Culture Is Political & Politics Is Cultural In ‘Another South Asia’

Culture is Political & Politics is Cultural in ‘Another South Asia’;Another South Asia! Pathak, Dev Nath. 2017. Delhi: Primus Books.

The book took me on a journey, which was partially new to me and unraveled a world beyond the boundaries of South Asia. What is South Asia and what is ‘Another South Asia?’ The word ‘South Asia’ came into being after the Second World War. In the wake of the establishment of area studies in the United States, the ‘Asian continent’ as a space of study came into being. After the Second World War, it was found that there is not much knowledge about the region to deal with it’s economic, political and social issues. During the period of the 1940s – 1970’s, American State Department identified the region as South Asia. However, the word does not emerge within the region but imposed by various administrative bodies’ exogenesis to the region. The strong administrative boundaries created within the region have been naturalized creating a ‘modern myth’ through textbooks, legal documents, etc. The borders and boundaries along the nation-states render the region lifeless bunch of territories. The official idea of South Asia does not see that people share their grand mythologies, civilization, cultures, and languages.
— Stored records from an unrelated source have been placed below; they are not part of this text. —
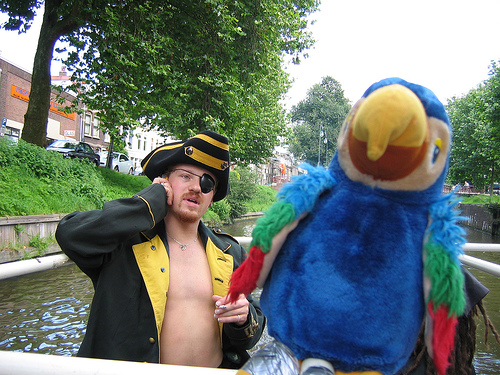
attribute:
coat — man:
[62, 190, 159, 352]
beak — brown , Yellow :
[334, 70, 434, 191]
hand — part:
[210, 290, 249, 326]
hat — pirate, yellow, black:
[140, 137, 235, 201]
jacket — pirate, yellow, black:
[58, 195, 258, 363]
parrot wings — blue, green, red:
[217, 159, 335, 311]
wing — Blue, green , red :
[420, 181, 468, 373]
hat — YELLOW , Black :
[136, 128, 231, 203]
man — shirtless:
[138, 136, 240, 338]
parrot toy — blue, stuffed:
[227, 75, 466, 372]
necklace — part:
[117, 197, 237, 279]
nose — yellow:
[350, 82, 425, 156]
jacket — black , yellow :
[35, 181, 269, 367]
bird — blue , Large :
[238, 52, 480, 354]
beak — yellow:
[324, 65, 435, 185]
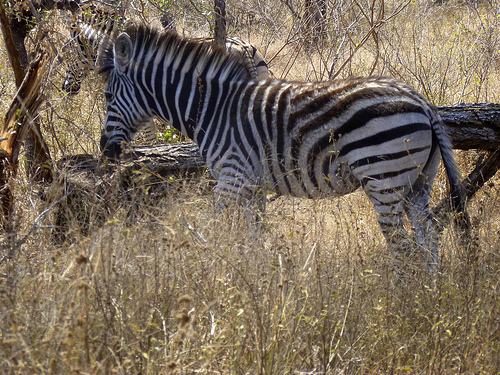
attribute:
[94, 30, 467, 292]
zebra — black, white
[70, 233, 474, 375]
grass — brown, tall, dry, long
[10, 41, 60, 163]
branch — brown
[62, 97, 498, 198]
log — gray, dead, dry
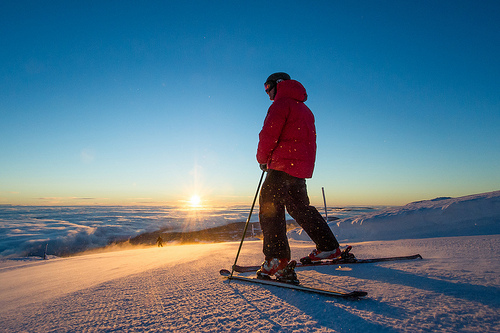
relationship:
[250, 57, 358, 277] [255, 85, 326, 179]
man in jacket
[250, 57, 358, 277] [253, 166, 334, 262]
man wearing pants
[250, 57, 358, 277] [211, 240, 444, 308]
man on skis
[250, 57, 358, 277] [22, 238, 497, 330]
man on snow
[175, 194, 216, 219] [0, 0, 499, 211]
sun in sky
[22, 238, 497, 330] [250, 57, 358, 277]
snow beneath man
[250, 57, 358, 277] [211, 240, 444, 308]
man wearing skis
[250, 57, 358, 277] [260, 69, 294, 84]
man in helmet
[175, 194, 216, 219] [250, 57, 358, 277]
sun behind man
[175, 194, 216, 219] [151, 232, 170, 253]
sun behind person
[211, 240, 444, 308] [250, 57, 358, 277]
skis underneath man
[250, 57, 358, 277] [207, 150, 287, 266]
man holding poles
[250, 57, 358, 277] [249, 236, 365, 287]
man in boots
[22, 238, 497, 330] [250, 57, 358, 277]
snow surrounding man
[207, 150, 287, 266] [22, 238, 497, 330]
poles in snow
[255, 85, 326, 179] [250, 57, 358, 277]
jacket on man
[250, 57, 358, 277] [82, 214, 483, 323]
man on mountain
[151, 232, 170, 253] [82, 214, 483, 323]
person on mountain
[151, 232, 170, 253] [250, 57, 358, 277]
person in front of man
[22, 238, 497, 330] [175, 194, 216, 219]
snow reflecting sun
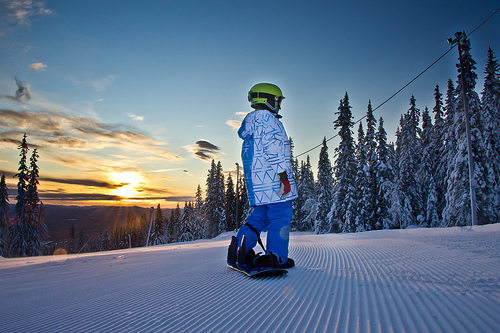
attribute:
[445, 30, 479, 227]
light post — tall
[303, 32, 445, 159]
cable — large, hanging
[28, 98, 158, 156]
clouds — white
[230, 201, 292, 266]
pants — blue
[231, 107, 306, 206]
jacket — large, white, blue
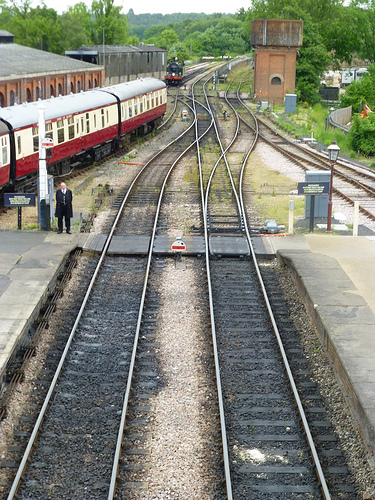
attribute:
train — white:
[0, 77, 166, 210]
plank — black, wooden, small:
[233, 484, 357, 493]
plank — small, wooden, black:
[4, 441, 152, 456]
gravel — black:
[0, 65, 369, 498]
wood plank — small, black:
[219, 325, 269, 331]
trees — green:
[0, 0, 255, 62]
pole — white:
[28, 101, 64, 229]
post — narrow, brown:
[322, 143, 339, 230]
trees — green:
[7, 1, 374, 101]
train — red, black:
[161, 35, 215, 105]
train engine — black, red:
[163, 53, 195, 95]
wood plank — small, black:
[205, 385, 323, 402]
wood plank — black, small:
[209, 370, 320, 397]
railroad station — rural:
[2, 6, 374, 498]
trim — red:
[11, 155, 55, 171]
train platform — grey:
[5, 233, 52, 326]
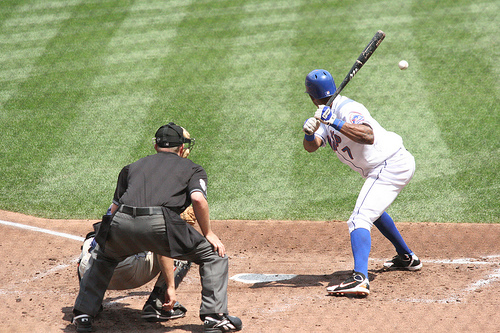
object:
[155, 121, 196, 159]
mask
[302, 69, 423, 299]
hitter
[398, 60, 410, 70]
baseball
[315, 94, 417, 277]
baseball uniform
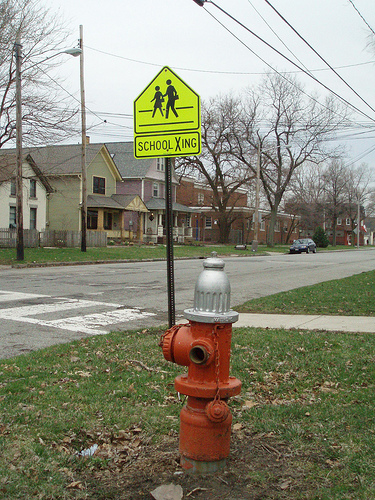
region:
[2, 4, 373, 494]
neighborhood on an overcast day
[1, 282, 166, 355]
old white and grey crosswalk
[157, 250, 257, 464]
skinny orange and silver fire hydrant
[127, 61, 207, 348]
bright yellow school crossing sign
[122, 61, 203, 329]
bright yellow "school Xing" sign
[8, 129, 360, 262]
differently colored houses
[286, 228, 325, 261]
Black car parked on the street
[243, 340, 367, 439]
dead leaves in the grass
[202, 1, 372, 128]
power lines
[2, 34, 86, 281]
one street light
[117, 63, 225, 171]
People cross the street here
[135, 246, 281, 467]
A red fire hydrant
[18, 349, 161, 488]
Grass is full of leaves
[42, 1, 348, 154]
Sky is cloudy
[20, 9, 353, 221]
Photo was taken during the day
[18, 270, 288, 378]
It has rained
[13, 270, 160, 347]
Whit paint is fading away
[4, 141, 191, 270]
Houses along the street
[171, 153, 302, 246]
This is a school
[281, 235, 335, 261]
A black car is parked here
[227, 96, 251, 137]
branches of a tree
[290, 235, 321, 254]
a car on the road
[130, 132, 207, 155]
a yellow and black school crossing sign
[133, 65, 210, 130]
a yellow and black school crossing sign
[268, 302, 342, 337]
a cement sidewalk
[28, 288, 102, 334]
a marked crosswalk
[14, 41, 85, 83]
a street light on a pole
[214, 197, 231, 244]
a trunk of a tree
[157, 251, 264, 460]
a red and silver fire hydrant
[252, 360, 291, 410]
leaves in the grass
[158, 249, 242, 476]
Fire hydrant on the grass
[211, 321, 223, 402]
Chain on the fire hydrant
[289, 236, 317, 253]
Black car parked on the road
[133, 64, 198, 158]
Road sign on the side of the road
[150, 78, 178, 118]
People on the road sign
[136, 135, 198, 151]
Words on the road sign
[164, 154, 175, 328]
Metal stick with a sign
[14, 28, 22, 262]
Electric pole on the side of the road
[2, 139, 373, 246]
Buildings with different colors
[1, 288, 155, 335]
White marks on the road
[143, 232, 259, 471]
orange and silver fire hydrant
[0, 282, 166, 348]
white lines on street indicate crosswalk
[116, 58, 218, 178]
sign says "school X-ing"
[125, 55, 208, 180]
yellow sign with black letters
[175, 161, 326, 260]
brick building in the background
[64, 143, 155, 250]
green house has sun rays design in the front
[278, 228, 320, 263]
one car parked at the curb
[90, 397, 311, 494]
patch of brown dirt surrounds the fire hydrant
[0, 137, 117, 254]
wooden fence surrounds the beige house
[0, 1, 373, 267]
the trees have no leaves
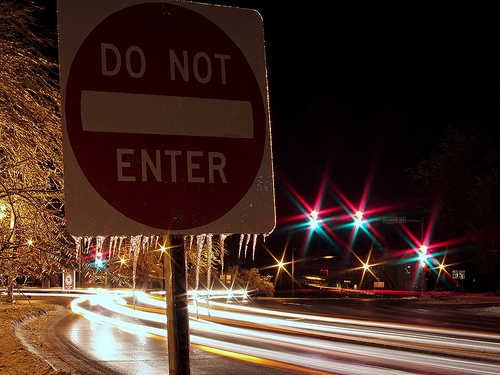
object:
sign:
[55, 1, 278, 241]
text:
[97, 41, 233, 90]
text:
[113, 145, 232, 192]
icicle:
[216, 231, 227, 275]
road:
[191, 295, 500, 374]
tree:
[0, 151, 62, 306]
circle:
[164, 11, 177, 18]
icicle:
[128, 238, 138, 309]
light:
[350, 210, 365, 230]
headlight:
[189, 286, 199, 299]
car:
[186, 281, 218, 307]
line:
[193, 341, 319, 375]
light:
[416, 242, 435, 262]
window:
[319, 267, 329, 277]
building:
[305, 254, 478, 292]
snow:
[17, 327, 29, 340]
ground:
[1, 298, 21, 374]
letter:
[213, 51, 235, 91]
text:
[185, 149, 205, 184]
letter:
[207, 152, 226, 186]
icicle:
[72, 239, 83, 260]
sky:
[276, 6, 497, 149]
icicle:
[192, 236, 204, 321]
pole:
[162, 240, 193, 372]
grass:
[0, 361, 35, 375]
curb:
[14, 307, 117, 375]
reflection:
[85, 319, 130, 359]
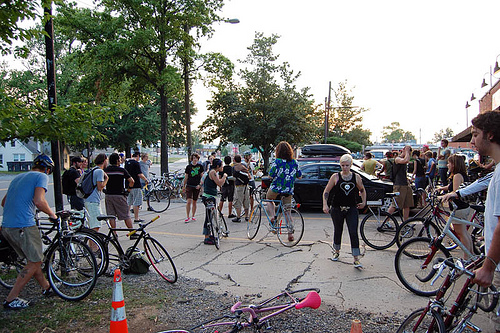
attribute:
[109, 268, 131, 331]
traffic cone — orange, silver, reflective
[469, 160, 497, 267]
shirt — white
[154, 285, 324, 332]
bicycle — pink framed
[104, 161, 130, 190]
shirt — black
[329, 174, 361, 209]
tank top — black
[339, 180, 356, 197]
heart — white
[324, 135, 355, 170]
hair — short, blonde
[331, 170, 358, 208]
tank top — black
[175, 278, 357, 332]
bicycle — pink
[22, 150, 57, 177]
helmet — blue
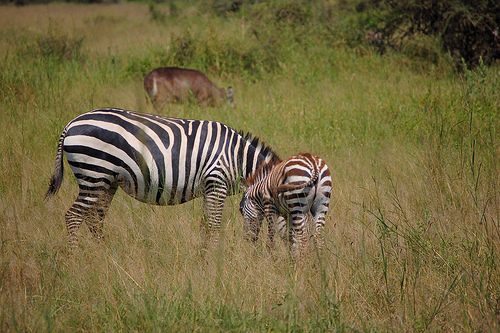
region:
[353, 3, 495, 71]
dark green bush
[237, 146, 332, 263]
small zebra grazing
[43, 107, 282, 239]
large zebra grazing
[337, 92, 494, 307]
tall green and yellow grass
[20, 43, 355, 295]
three animals grazing in the tall grass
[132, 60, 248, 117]
brown and white animal grazing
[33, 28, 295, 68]
green scrubby bushes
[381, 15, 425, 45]
branches of small tree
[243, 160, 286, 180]
brown and white mane of small zebra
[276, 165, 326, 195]
small zebra's tail swinging left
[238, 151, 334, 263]
zebra standing in grassy field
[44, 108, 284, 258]
zebra standing in grassy field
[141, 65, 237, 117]
brown animal standing in grassy field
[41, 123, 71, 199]
zebra's tail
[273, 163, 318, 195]
zebra's tail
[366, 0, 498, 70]
bush growing near grassy field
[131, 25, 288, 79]
bush growing in grassy field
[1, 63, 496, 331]
grassy field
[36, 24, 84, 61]
bush growing in grassy field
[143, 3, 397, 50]
bushes growing in grassy field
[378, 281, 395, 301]
part of the grass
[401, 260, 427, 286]
part of a bush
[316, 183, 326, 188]
back of a zebra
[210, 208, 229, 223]
leg of a zebra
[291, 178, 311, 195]
part of a zebra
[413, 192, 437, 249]
edge of a bush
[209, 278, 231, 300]
part of a plain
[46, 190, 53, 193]
tail of a zebra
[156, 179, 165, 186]
part of a zebra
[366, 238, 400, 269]
edge of a bush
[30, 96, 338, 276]
two zebras in a field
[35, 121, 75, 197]
long tail of zebra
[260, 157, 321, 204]
the tail of zebra is in motion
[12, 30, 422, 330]
the mane of zebra is white and black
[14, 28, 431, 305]
wild animals in the meadow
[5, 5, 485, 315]
grass of field is green and brown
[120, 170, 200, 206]
belly of zebra is bulky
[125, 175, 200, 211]
belly of zebra is striped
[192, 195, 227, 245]
front legs of zebra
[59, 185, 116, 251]
back legs of zebra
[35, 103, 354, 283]
a pair of zebras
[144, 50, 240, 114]
and animal grazing in the field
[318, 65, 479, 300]
tall green grass in the field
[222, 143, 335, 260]
a baby zebra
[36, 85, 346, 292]
a mother zebra and her foal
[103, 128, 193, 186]
black and white stripes on a zebra's side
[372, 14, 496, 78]
dark shadows under a tree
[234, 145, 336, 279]
a baby zebra grazing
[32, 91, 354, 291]
two zebras grazing in a field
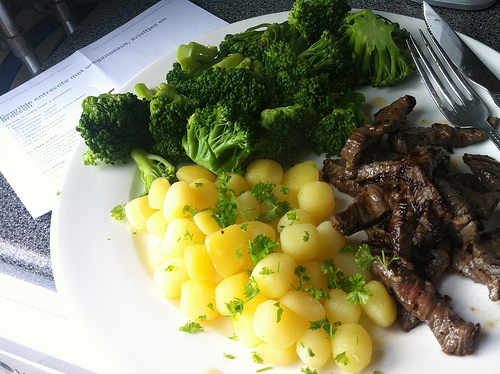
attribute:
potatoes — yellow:
[176, 210, 388, 367]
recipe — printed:
[3, 0, 230, 219]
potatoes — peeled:
[127, 161, 392, 369]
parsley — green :
[244, 277, 262, 307]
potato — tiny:
[250, 248, 300, 301]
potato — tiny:
[296, 178, 337, 218]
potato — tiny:
[358, 275, 398, 328]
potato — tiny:
[203, 220, 253, 279]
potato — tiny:
[250, 295, 314, 349]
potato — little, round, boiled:
[331, 320, 377, 372]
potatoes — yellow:
[142, 136, 390, 373]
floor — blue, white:
[0, 1, 96, 101]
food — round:
[121, 64, 466, 301]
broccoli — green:
[78, 2, 419, 178]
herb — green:
[243, 231, 286, 271]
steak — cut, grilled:
[310, 103, 498, 361]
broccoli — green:
[56, 2, 414, 157]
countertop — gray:
[7, 5, 262, 271]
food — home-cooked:
[145, 53, 472, 346]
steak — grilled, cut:
[313, 100, 498, 325]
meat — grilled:
[318, 94, 498, 355]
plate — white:
[57, 212, 112, 289]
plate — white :
[36, 9, 484, 365]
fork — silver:
[399, 29, 483, 144]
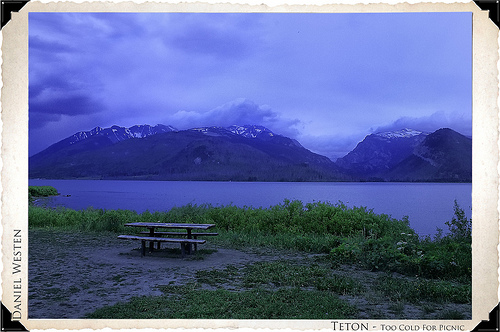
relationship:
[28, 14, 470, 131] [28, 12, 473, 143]
cloud floating in sky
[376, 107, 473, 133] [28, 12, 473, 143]
cloud floating in sky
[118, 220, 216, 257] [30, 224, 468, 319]
bench sitting on ground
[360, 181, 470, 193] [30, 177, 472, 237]
ripple in water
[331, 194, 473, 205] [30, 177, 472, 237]
ripple in water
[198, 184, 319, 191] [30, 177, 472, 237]
ripple in water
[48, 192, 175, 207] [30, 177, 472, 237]
ripple in water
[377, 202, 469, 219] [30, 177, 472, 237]
ripple in water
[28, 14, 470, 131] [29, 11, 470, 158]
cloud in sky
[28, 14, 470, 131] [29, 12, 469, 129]
cloud in sky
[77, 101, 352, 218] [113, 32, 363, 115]
fluffy in sky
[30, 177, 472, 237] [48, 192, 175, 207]
water has ripple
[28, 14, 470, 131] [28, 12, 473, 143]
cloud in sky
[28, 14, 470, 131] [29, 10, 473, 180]
cloud in sky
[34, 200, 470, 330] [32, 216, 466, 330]
grass lines up shore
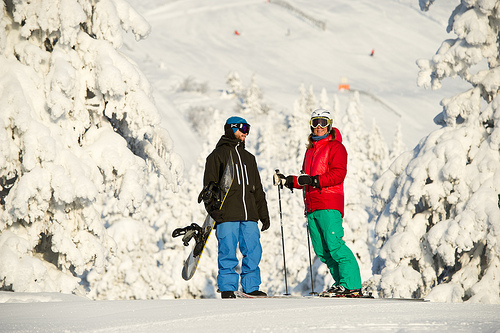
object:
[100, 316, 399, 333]
snow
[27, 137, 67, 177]
snow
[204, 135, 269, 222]
sweater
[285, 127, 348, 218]
coat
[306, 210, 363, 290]
pants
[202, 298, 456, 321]
snow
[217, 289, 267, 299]
boots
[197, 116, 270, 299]
guy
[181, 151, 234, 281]
snowboard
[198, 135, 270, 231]
coat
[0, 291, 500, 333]
ground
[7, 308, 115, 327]
snow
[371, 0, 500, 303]
tree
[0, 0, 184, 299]
tree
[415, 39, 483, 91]
leaves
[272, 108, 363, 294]
man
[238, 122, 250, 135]
goggles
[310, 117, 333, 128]
goggles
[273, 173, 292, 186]
hand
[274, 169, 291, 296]
ski pole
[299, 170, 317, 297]
ski pole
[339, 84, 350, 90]
sign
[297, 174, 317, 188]
glove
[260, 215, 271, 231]
glove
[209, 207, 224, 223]
glove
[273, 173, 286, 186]
glove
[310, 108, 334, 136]
head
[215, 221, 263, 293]
pants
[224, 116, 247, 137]
hat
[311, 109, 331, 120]
hat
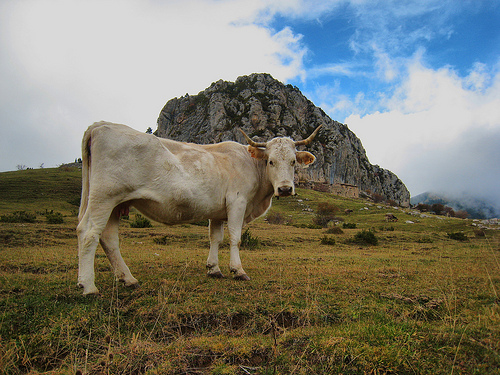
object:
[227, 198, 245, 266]
legs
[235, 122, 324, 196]
head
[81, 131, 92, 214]
tail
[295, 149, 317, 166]
ears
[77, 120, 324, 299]
bull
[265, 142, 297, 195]
face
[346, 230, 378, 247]
shrub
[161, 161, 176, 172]
white tan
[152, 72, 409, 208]
hill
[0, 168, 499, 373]
field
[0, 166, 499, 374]
grass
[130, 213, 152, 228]
bush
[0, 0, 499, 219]
cloud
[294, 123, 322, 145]
horns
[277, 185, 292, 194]
nose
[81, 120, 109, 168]
hind end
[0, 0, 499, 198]
sky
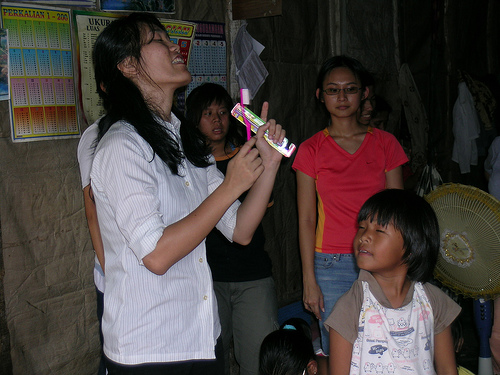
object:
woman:
[290, 56, 410, 355]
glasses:
[321, 86, 363, 94]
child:
[323, 188, 464, 374]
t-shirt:
[323, 269, 464, 373]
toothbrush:
[240, 88, 252, 141]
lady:
[90, 12, 286, 373]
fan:
[414, 182, 500, 372]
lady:
[184, 82, 281, 374]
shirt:
[206, 147, 276, 283]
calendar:
[1, 2, 83, 144]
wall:
[1, 0, 440, 371]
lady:
[255, 317, 320, 375]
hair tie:
[282, 323, 297, 329]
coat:
[398, 60, 433, 171]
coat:
[450, 80, 481, 175]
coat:
[466, 74, 499, 157]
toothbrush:
[231, 102, 297, 158]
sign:
[72, 9, 132, 131]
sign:
[154, 16, 195, 118]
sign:
[184, 20, 226, 102]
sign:
[0, 29, 13, 105]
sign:
[99, 0, 177, 15]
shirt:
[291, 126, 409, 255]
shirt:
[88, 112, 242, 366]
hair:
[88, 13, 214, 176]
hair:
[182, 83, 248, 162]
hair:
[316, 56, 366, 94]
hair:
[355, 188, 440, 287]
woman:
[73, 61, 110, 375]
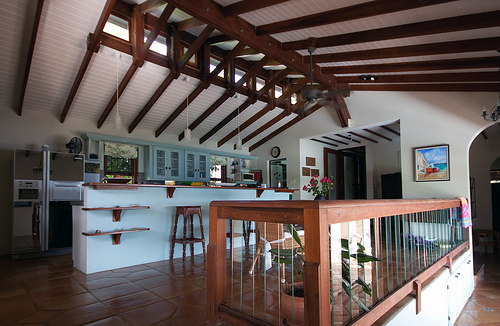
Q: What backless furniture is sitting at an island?
A: Stool.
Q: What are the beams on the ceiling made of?
A: Wood.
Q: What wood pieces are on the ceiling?
A: Beams.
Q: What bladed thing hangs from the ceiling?
A: Fan.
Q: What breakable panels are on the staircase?
A: Glass.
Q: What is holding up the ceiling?
A: Beams.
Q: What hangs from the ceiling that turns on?
A: Lights.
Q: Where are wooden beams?
A: On the ceiling.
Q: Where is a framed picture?
A: On the wall.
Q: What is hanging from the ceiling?
A: Ceiling fan.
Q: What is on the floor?
A: Brown tiles.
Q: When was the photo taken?
A: During the daytime.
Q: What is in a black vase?
A: Flowers.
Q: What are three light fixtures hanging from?
A: Ceiling.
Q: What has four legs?
A: Bar stool.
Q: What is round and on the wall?
A: Clock.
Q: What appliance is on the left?
A: Refrigerator.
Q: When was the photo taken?
A: Daytime.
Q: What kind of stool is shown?
A: Wood.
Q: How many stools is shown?
A: One.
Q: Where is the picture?
A: Wall.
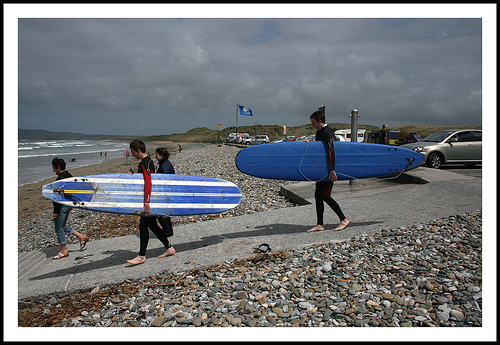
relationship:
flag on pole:
[238, 105, 252, 118] [233, 104, 240, 138]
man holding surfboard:
[306, 109, 350, 233] [235, 138, 428, 180]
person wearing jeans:
[47, 157, 89, 258] [52, 201, 76, 248]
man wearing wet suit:
[125, 139, 177, 265] [133, 158, 172, 254]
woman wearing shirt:
[150, 146, 178, 239] [155, 160, 175, 174]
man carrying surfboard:
[306, 109, 350, 233] [235, 138, 428, 180]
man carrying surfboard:
[125, 139, 177, 265] [39, 170, 244, 217]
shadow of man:
[224, 216, 381, 239] [306, 109, 350, 233]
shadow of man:
[30, 234, 221, 282] [125, 139, 177, 265]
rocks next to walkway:
[19, 210, 484, 326] [18, 176, 482, 305]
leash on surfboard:
[297, 139, 412, 188] [235, 138, 428, 180]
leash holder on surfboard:
[403, 154, 414, 171] [235, 138, 428, 180]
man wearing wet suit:
[306, 109, 350, 233] [310, 127, 345, 223]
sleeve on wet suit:
[139, 165, 155, 205] [133, 158, 172, 254]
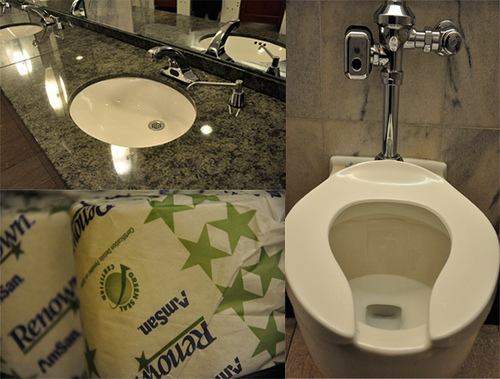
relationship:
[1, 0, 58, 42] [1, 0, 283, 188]
sink on counter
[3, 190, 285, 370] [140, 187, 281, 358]
wrapping with stars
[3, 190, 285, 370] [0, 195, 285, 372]
wrapping around rolls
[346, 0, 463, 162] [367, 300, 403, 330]
silver plumbing attaching water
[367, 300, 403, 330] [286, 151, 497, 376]
water to toilet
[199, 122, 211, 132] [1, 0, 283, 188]
light on counter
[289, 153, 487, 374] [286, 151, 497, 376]
seat over toilet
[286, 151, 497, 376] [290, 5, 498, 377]
toilet inside bathroom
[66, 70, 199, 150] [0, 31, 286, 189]
sink on counter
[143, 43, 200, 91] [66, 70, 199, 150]
faucet over sink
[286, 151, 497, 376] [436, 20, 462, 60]
toilet has lever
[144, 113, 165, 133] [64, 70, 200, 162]
drain in sink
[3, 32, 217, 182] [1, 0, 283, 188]
lighting reflection on counter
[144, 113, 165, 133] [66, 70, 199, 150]
drain in sink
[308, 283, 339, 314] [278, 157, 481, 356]
seat of toilet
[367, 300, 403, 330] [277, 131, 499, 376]
water in toilet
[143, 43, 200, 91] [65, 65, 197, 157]
faucet of sink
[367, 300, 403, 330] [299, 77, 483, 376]
water in toilet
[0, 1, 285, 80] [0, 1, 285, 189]
mirror in front of sink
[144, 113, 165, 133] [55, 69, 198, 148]
drain for sink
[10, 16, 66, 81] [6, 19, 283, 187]
reflection of marble countertop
They also share the political ills and social evils, not only heroes and virtues. These boundaries are sites of interactions with wanderers, devotees, travelers and others. The making of the region as an administrative entity has de-historicized the region. The scholars who are blinded by the boundaries of nation-states limit their studies and intellectual imagination to the nation-states. The effort of the book Another South Asia problematizes these administrative boundaries, cartographic borders, and bureaucratic impediments. While editor of the book outlines the rationale to depart from the disciplinary limitations, Sasanka Perera argues in this essay that ‘a more dynamic sense of regionalism and regional consciousness must necessarily emanate from sources exterior to SAARC such as artists, writers, scholars and ordinary citizens’ (page 261). In the other significant essays we take note of the examples of poetic, literature, theater and practices of Sufis. The book brings together scholars from diverse background and conjures an idea of fluid region.